The latest Commitment of Traders (COT) report showed a third straight week of speculative long selling in gold despite an actual rise in price during the week, which is a bit unusual. The addition of new shorts also helped take the net speculative long position in gold down below the 100,000 contract mark for the first time in a month – which is good from a contrarian point of view.

Big economic events loom next week as the market receives the ADP employment and Nonfarm Payrolls reports. In the past these have been some of the biggest movers of the gold market, and with the Fed still expected to raise rates twice more this year (we don’t buy it), weakness or strength in these reports will help confirm or reverse the Fed’s projected interest rate trajectory.

We will get more into some of these details but before that let us give investors a quick overview into the COT report for those who are not familiar with it.

About The COT Report
The COT report is issued by the CFTC every Friday, to provide market participants a breakdown of each Tuesday's open interest for markets in which 20 or more traders hold positions equal to or above the reporting levels established by the CFTC. In plain English, this is a report that shows what positions major traders are taking in a number of financial and commodity markets.

=== Problem to work on ===
For each statement, (a), (b) and (c), say yes or no to whether it agrees with the gold market text, and quote the deciding words. (a) The COT report is issued every Friday. (b) The net speculative long position in gold dropped below 100,000 contracts for the first time in a year. (c) Speculative long selling in gold ran for a third straight week while the price fell. Rely solely on the gold market text for what comes next.

=== Given information ===

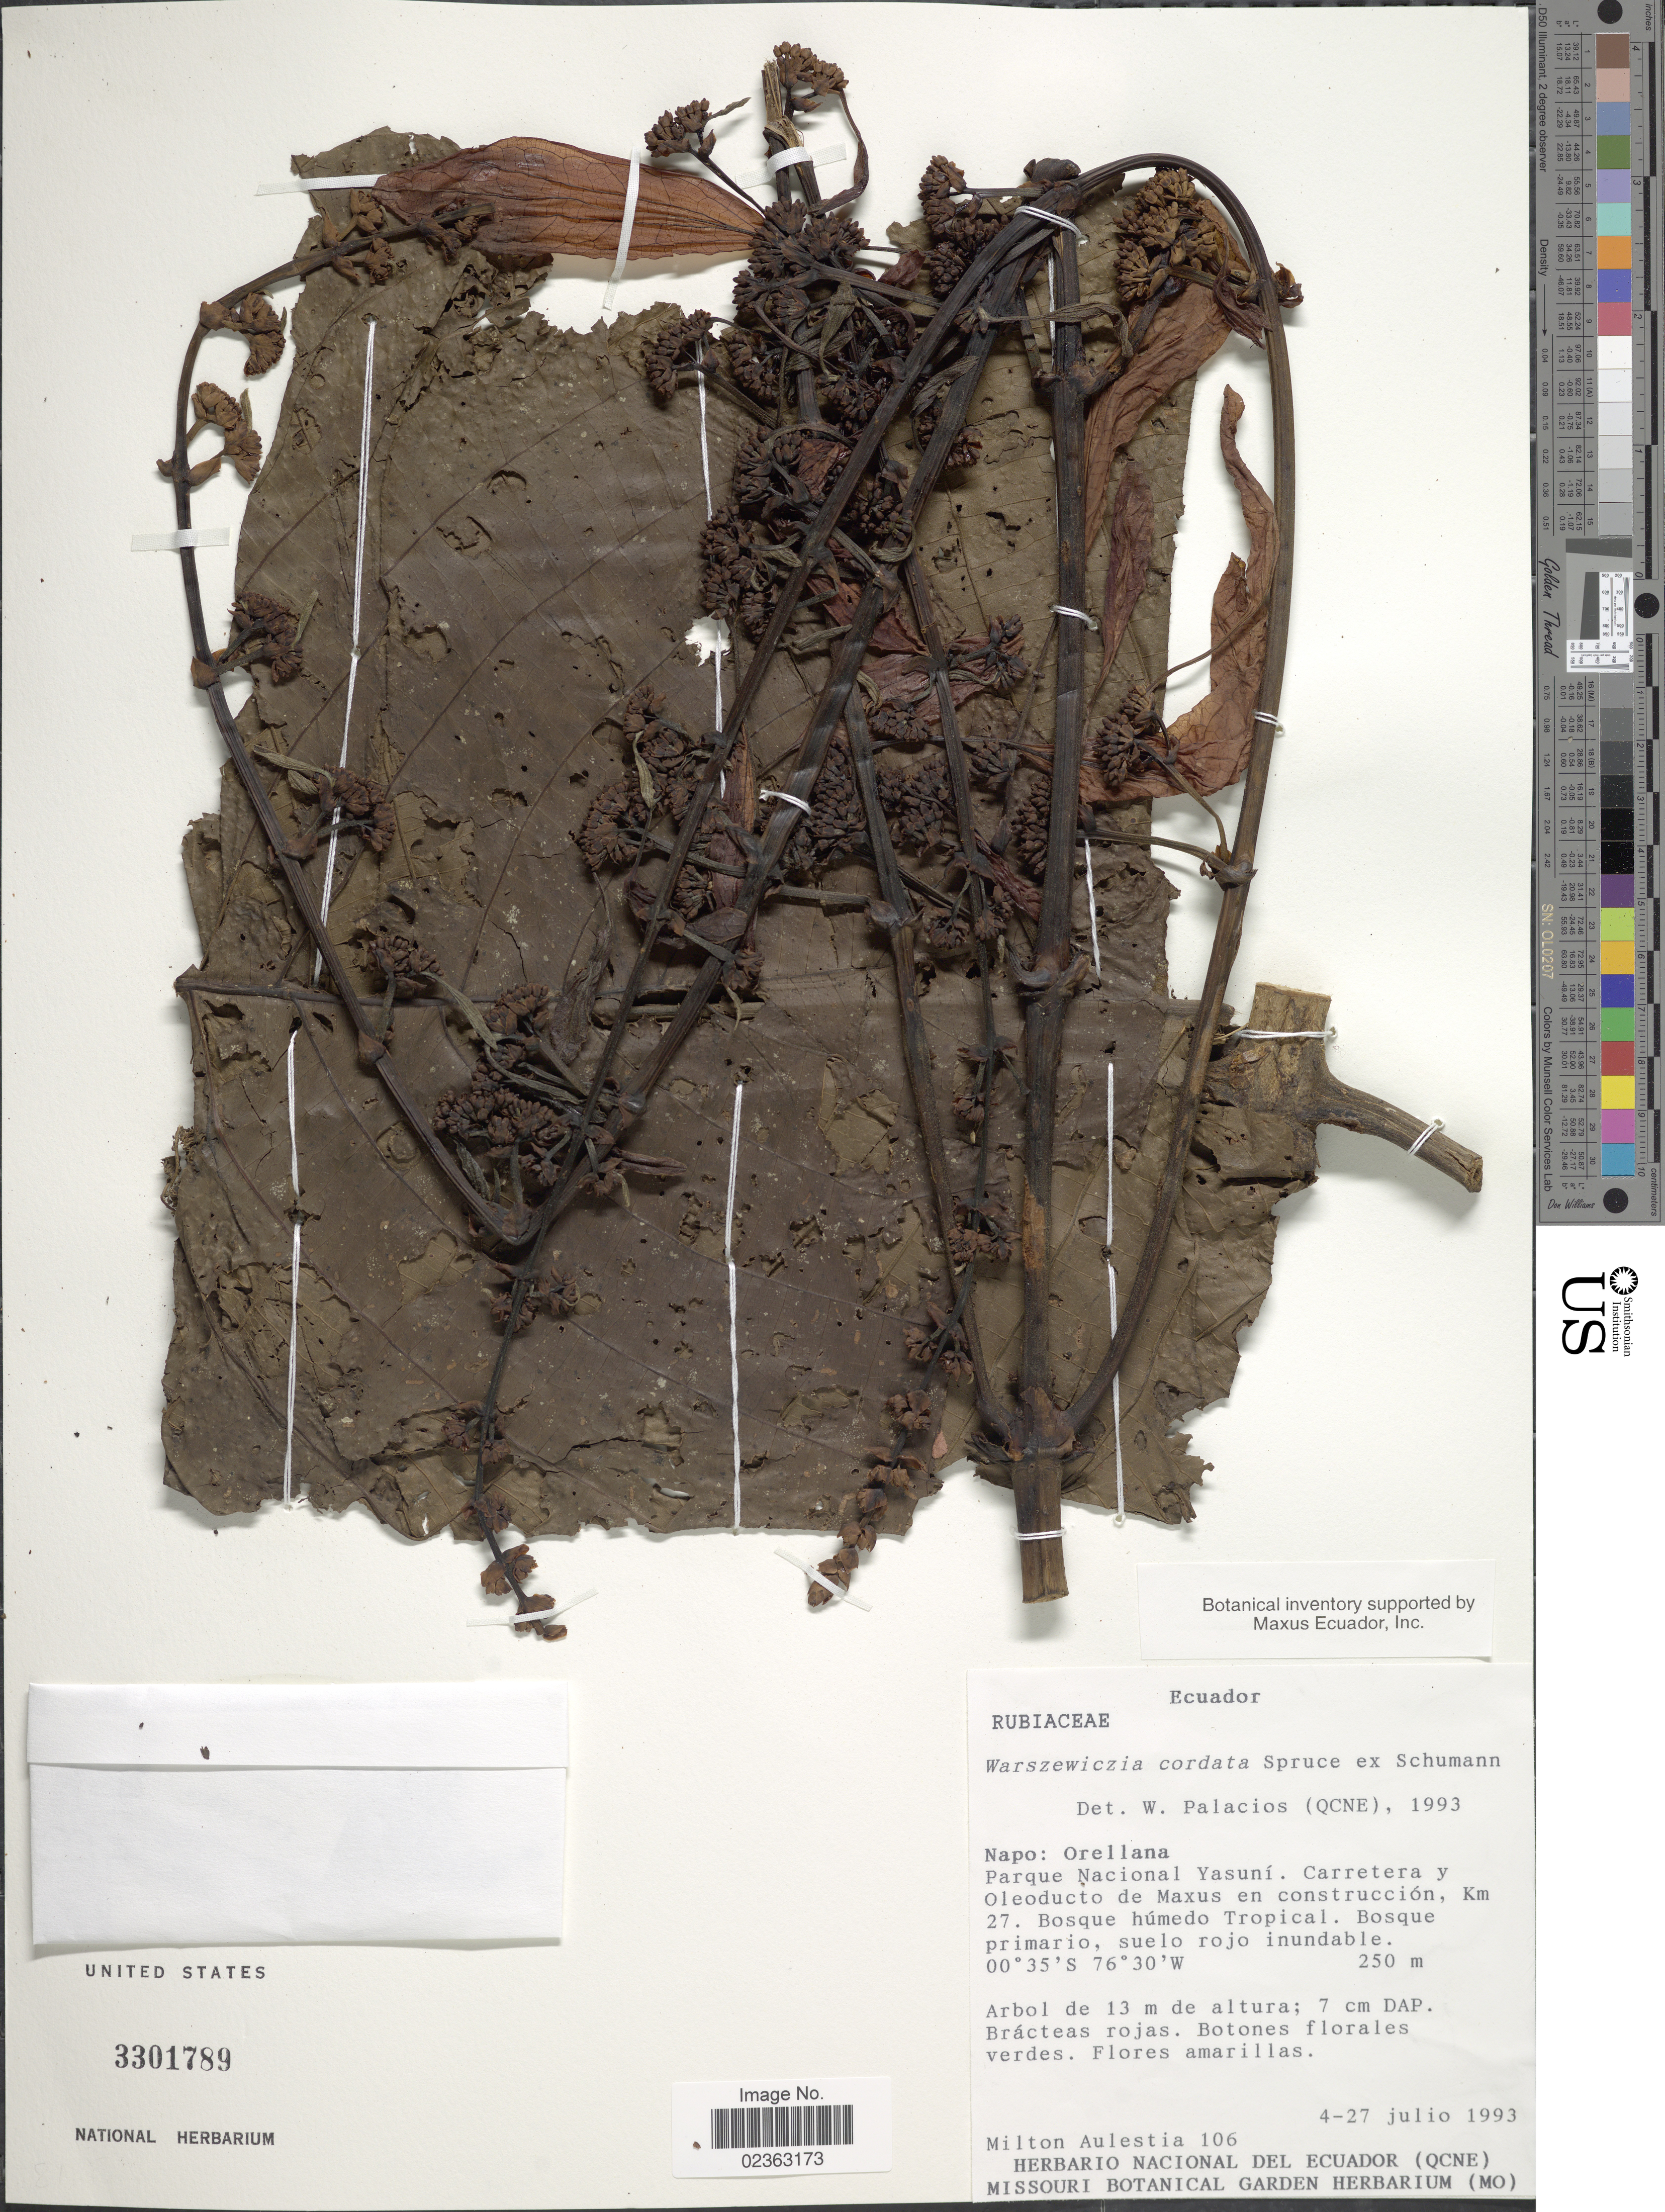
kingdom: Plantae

=== Task response ===
(a) Yes: "The COT report is issued by the CFTC every Friday"
(b) No: "for the first time in a month"
(c) No: "despite an actual rise in price during the week"